40%, @angels_portion, angelsportion, kentucky bourbon, lucifer, lutheran, pond, review, rotting animals, scotch, ten high, thoma, Whiskey, whisky, zombie
There’s a game that we play on occasion at the dinner table. It involves one person starting a sentence by choosing a word, and then each subsequent person around the table adds another word until a sentence is formed. Each sentence is only brought to an end when someone offering a word announces a concluding form of punctuation. We carry on with this, going around the table several times until a story emerges.

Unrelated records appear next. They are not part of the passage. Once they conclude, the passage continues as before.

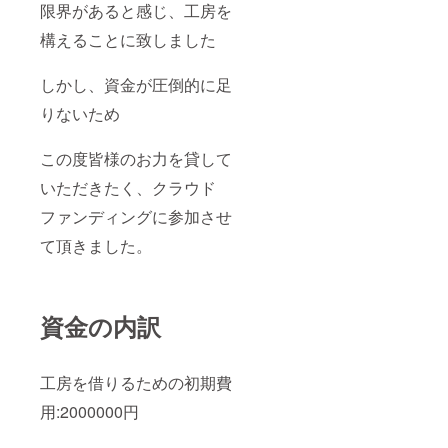
限界があると感じ、工房を
構えることに致しました
しかし、資金が圧倒的に足
りないため
この度皆様のお力を貸して
いただきたく、クラウド
ファンディングに参加させ
て頂きました。
資金の内訳
工房を借りるための初期費
用:2000000円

To illustrate, here’s what the Thoma family came up with tonight—one word at a time:
It was a dark and stormy pond. The mom went bananas. Five dogs came and ate her whistle. The dad didn’t scoop her slime with eggs or bacon. Joshua smells flowers that were pink, ravenous, and floating with ghosts and zombies’ feet. Zombies like Hallmark weirdos that sparkle in the ocean. Possessed dolls exist in nurseries and bowls of Jell-O that jiggle. Mom colored a gruesomely terrific death. She went to Paris as the queen of meatballs.
Does this story remind you of anything?
Ten High Whiskey, you say?
Indeed. And yet, how so?
Well, besides the fact that it is, just like the story, a jumbled mess, there are other particulars that warn of a gruesomely terrific death if you venture to consume it.
First, you should know that the nose and palate are as one. This whiskey appears to have been squeegeed from rotting animal carcasses that had previously been marinating in a “dark and stormy pond.” A swirl in the Glencairn reveals the putrid smell of the gelatinous slime that forms at the edges of the bygone animals’ wounds, and a swig confirms the sour extract. It is something that dad would never try to scoop up—and I’d encourage you to emulate such reservation.
Second, you must beware of too generous a sip. The finish is the salty leather from a sunbaked zombie’s feet. And this zombie had a bad case of athlete’s foot before he died.
The image of demon possessed dolls sitting in bowls of Jell-O amidst the hapless kiddos in the nursery has nothing on this nightmarish whiskey adulteration. In fact, my money is on the kids facing off with Lucifer. They have a better chance at survival than the cheapskate who decided to throw down six and a half dollars for a fifth of this detritus.
This whiskey is about to make sure he’s the next one soaking in the pond.